[[ Recorded data, beginning ]]

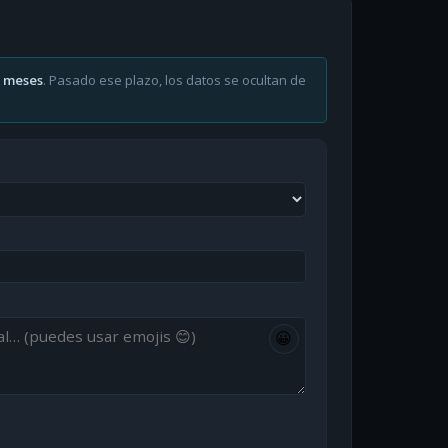
6 meses
. Pasado ese plazo, los datos se ocultan de
😀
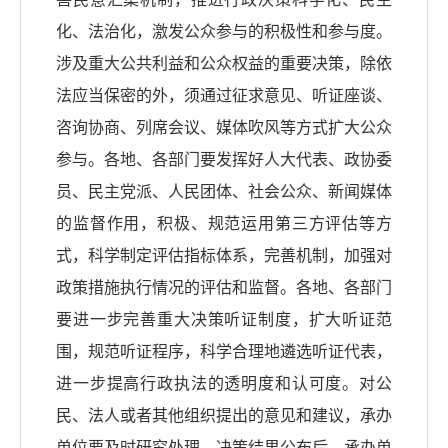
化、法治化，激发公众参与的积极性和参与度。
涉及重大公共利益和公众权益的重要决策，除依
法应当保密的外，须通过征求意见、听证座谈、
咨询协商、列席会议、媒体吹风等方式扩大公众
参与。各地、各部门要发挥好人大代表、政协委
员、民主党派、人民团体、社会公众、新闻媒体
的监督作用，积极、规范运用第三方评估等方
式，科学制定评估指标体系，完善机制，加强对
政策措施执行情况的评估和监督。各地、各部门
要进一步完善重大决策听证制度，扩大听证范
围，规范听证程序，科学合理地遴选听证代表，
进一步提高行政执法的透明度和认可度。对公
民、法人或者其他组织提出的意见和建议，承办
单位要及时研究处理。决策结果公布后，承办单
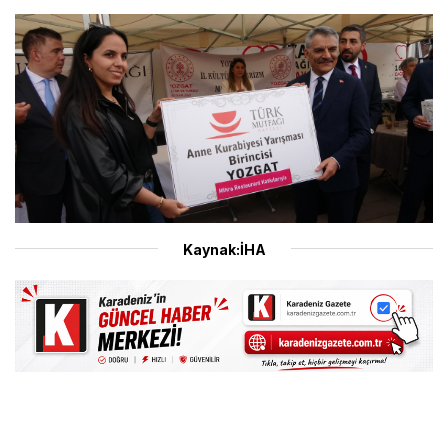
Kaynak:İHA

[[ Recorded data, end ]]

Task instructions:
Pictures are not part of the copy. Return every record exactly.

Written response:
6 meses
. Pasado ese plazo, los datos se ocultan de
😀
化、法治化，激发公众参与的积极性和参与度。
涉及重大公共利益和公众权益的重要决策，除依
法应当保密的外，须通过征求意见、听证座谈、
咨询协商、列席会议、媒体吹风等方式扩大公众
参与。各地、各部门要发挥好人大代表、政协委
员、民主党派、人民团体、社会公众、新闻媒体
的监督作用，积极、规范运用第三方评估等方
式，科学制定评估指标体系，完善机制，加强对
政策措施执行情况的评估和监督。各地、各部门
要进一步完善重大决策听证制度，扩大听证范
围，规范听证程序，科学合理地遴选听证代表，
进一步提高行政执法的透明度和认可度。对公
民、法人或者其他组织提出的意见和建议，承办
单位要及时研究处理。决策结果公布后，承办单
Kaynak:İHA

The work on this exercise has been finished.